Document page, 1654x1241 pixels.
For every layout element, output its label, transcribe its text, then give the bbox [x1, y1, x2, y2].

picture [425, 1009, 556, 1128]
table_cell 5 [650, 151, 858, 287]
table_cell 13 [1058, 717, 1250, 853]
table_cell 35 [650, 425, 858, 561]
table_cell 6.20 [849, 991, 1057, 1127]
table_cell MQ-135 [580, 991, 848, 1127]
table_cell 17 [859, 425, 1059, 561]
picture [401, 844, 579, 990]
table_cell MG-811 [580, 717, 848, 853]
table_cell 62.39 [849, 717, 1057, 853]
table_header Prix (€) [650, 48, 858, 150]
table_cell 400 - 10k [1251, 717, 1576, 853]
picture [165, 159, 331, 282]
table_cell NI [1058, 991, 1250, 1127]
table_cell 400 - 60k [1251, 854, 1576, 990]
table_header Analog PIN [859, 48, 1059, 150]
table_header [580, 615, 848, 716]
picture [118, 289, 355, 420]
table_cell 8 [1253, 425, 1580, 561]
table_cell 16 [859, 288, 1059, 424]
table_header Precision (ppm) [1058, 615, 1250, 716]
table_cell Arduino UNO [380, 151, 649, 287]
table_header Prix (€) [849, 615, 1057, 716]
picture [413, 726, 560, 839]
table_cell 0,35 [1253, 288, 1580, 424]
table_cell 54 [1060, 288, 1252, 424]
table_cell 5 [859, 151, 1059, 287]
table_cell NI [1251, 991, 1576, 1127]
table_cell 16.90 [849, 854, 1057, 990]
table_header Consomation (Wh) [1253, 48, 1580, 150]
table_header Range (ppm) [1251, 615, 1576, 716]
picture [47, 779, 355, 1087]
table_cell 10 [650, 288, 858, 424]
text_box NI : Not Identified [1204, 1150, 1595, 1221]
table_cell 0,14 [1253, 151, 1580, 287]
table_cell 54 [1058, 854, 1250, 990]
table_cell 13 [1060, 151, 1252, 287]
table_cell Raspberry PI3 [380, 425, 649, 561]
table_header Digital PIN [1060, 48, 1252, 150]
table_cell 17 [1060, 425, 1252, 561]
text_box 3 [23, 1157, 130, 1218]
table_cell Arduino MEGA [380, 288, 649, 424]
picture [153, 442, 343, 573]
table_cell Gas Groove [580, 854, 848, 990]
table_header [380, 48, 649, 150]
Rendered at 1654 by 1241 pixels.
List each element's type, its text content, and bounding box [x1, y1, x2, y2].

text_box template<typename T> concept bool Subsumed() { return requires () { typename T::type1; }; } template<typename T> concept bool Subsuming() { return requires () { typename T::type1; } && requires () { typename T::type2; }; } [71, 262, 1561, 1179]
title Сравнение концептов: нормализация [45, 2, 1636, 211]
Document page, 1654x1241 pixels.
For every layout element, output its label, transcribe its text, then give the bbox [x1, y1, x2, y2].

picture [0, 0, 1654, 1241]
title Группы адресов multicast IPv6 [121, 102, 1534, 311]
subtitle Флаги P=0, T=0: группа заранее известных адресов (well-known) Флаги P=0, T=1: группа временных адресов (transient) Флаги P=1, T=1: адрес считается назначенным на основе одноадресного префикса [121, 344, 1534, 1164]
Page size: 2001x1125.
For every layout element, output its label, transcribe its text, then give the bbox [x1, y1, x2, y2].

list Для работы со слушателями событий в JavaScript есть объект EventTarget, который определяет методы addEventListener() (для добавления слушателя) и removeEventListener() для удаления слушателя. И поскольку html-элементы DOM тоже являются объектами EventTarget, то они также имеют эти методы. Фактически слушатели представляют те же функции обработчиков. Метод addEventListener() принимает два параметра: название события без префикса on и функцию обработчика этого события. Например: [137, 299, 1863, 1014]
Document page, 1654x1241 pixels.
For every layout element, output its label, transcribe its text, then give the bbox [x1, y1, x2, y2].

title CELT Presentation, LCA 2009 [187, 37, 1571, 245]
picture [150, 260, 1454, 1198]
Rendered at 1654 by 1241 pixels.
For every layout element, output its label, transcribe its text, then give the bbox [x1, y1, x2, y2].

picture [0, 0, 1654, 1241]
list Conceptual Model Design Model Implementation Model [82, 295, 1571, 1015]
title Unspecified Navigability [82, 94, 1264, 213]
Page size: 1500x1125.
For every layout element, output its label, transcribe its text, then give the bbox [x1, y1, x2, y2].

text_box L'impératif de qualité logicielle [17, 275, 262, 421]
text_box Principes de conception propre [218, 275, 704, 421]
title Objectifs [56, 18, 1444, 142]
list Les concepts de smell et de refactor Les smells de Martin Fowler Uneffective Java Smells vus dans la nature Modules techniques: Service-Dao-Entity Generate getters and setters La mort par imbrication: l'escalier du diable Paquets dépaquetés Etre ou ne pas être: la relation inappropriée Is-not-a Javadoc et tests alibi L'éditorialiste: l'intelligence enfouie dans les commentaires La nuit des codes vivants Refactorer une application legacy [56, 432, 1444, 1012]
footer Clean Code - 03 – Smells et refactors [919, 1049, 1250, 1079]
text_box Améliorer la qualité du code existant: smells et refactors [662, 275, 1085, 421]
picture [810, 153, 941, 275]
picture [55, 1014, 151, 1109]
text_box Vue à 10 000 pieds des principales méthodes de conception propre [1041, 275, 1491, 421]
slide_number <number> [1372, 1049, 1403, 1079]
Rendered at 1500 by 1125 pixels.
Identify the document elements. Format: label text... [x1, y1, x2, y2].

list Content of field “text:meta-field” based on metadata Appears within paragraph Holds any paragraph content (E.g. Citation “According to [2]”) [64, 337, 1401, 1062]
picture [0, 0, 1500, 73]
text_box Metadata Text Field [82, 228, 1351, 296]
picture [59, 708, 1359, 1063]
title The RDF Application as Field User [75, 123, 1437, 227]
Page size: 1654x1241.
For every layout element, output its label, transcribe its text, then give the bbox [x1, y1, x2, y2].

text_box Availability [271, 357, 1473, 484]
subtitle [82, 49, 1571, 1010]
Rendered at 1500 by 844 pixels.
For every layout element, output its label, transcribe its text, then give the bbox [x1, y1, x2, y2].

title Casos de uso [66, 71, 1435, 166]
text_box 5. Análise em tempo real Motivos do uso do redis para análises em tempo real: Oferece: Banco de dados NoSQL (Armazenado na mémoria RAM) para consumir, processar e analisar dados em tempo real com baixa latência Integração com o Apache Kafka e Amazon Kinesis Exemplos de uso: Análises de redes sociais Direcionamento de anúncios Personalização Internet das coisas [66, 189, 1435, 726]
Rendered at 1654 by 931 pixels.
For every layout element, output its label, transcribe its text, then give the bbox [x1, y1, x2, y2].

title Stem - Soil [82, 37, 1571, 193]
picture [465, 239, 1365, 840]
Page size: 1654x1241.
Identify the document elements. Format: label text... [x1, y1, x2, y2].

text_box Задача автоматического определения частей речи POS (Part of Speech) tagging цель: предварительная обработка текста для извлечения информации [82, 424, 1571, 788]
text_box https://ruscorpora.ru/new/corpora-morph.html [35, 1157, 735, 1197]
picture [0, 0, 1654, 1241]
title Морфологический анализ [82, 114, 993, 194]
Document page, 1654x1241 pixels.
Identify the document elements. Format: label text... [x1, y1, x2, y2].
--
#### [DIRECTION]
Please copy out the entries unchanged, from their first line up to and including the line with "picture [165, 159, 331, 282]".

#### [EXERCISE RESPONSE]
Document page, 1654x1241 pixels.
For every layout element, output its label, transcribe its text, then give the bbox [x1, y1, x2, y2].

picture [425, 1009, 556, 1128]
table_cell 5 [650, 151, 858, 287]
table_cell 13 [1058, 717, 1250, 853]
table_cell 35 [650, 425, 858, 561]
table_cell 6.20 [849, 991, 1057, 1127]
table_cell MQ-135 [580, 991, 848, 1127]
table_cell 17 [859, 425, 1059, 561]
picture [401, 844, 579, 990]
table_cell MG-811 [580, 717, 848, 853]
table_cell 62.39 [849, 717, 1057, 853]
table_header Prix (€) [650, 48, 858, 150]
table_cell 400 - 10k [1251, 717, 1576, 853]
picture [165, 159, 331, 282]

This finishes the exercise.